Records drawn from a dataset
☆ ☆ ☆ ☆ ☆ ☆ ☆

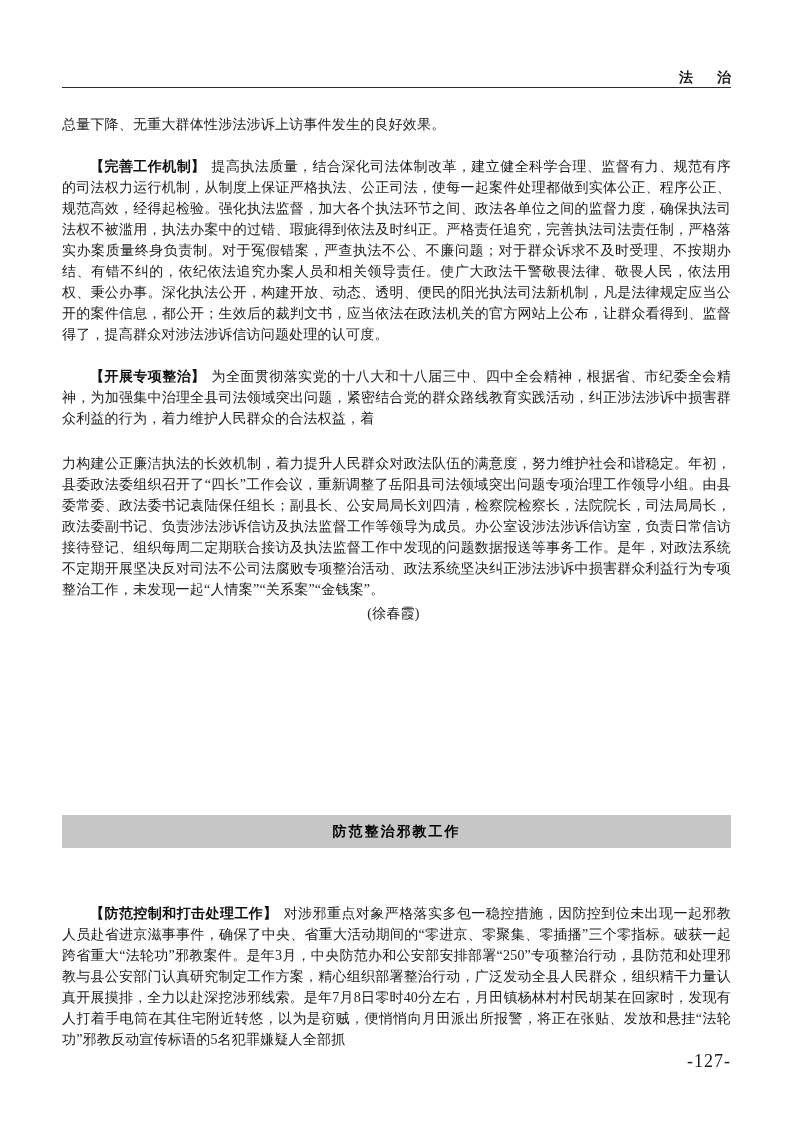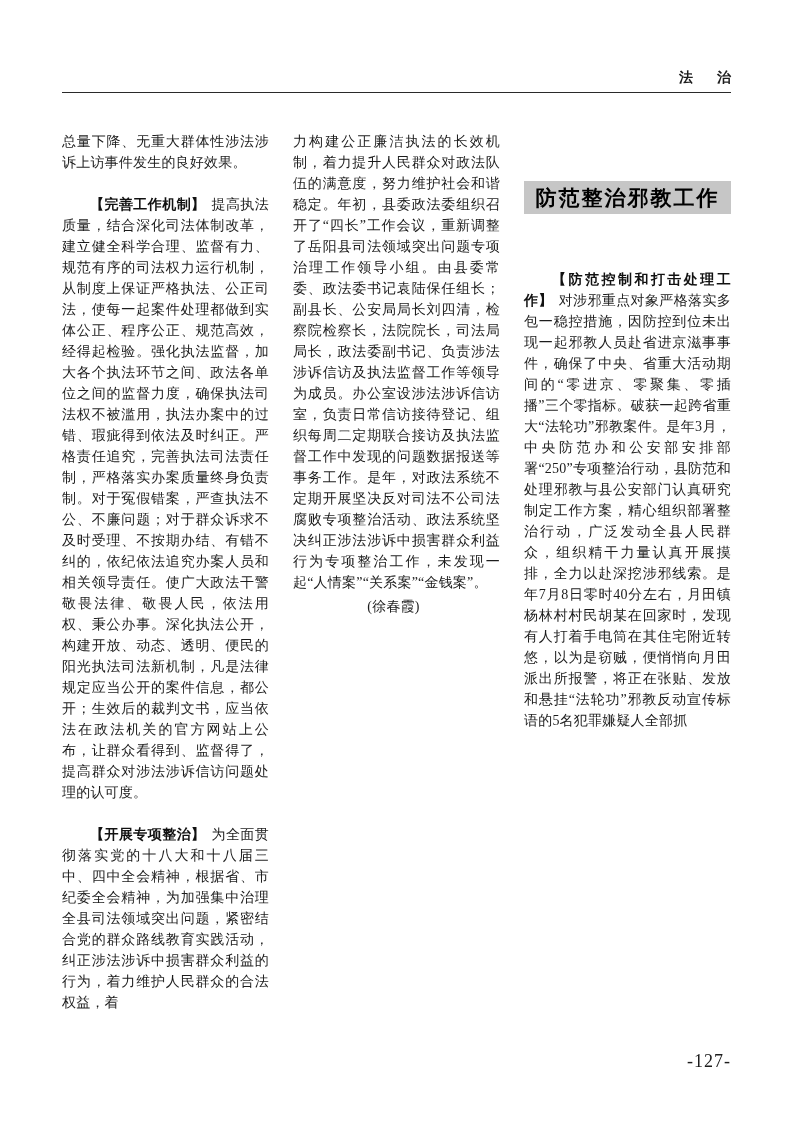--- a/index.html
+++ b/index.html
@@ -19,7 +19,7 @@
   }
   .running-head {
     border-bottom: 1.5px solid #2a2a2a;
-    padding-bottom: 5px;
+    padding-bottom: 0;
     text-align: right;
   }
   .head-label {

☆ ☆ ☆ ☆ ☆ ☆ ☆

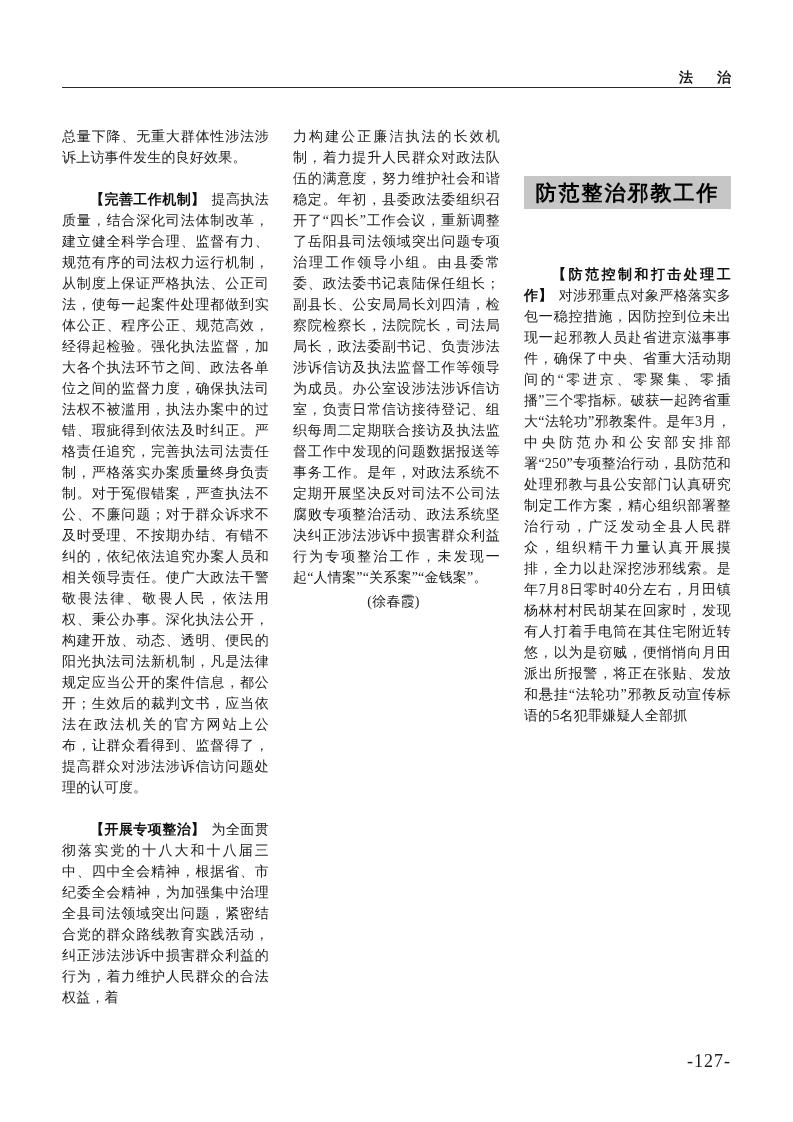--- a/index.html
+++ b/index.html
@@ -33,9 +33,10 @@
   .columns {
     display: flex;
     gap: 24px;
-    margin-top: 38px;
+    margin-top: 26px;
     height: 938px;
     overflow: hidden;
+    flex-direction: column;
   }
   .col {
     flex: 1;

☆ ☆ ☆ ☆ ☆ ☆ ☆

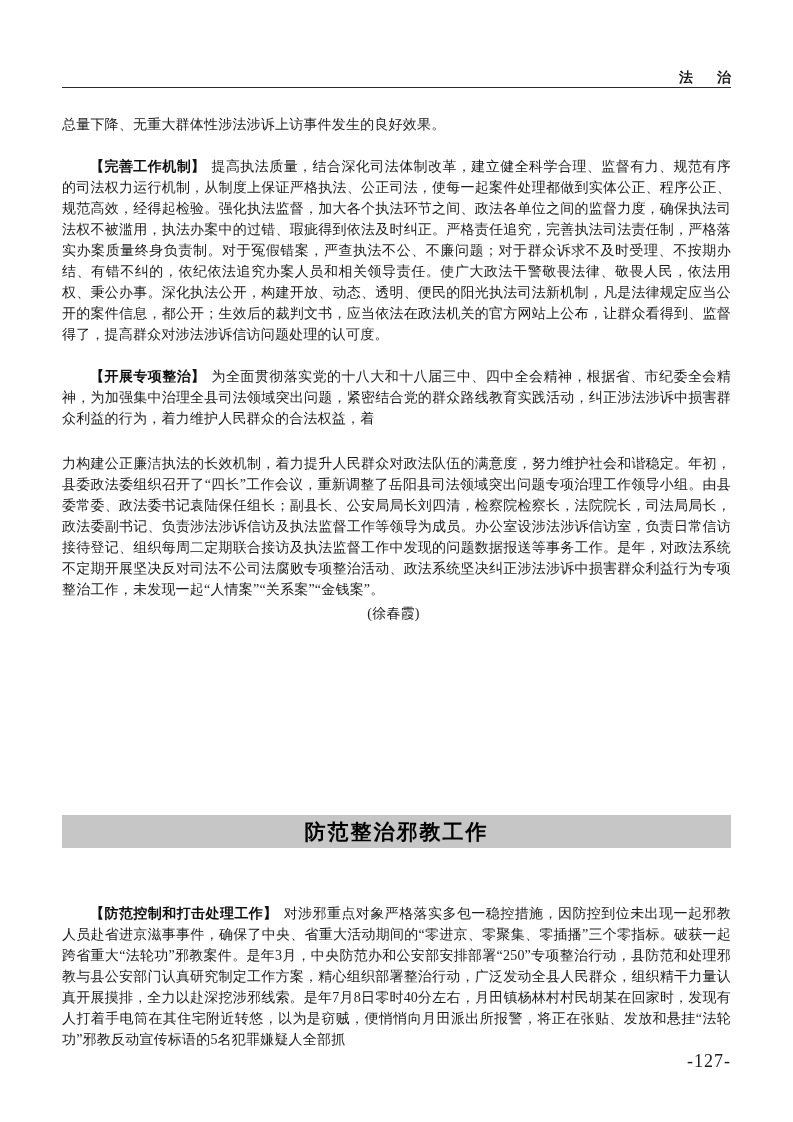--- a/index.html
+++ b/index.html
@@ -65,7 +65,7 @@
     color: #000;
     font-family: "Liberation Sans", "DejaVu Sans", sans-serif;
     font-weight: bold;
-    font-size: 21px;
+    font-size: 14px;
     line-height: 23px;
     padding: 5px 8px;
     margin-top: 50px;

☆ ☆ ☆ ☆ ☆ ☆ ☆

* [What the task asks]
What lines in the records above include the string "bottom"? Copy each one.

* [Worked solution]
     border-bottom: 1.5px solid #2a2a2a;
-    padding-bottom: 5px;
+    padding-bottom: 0;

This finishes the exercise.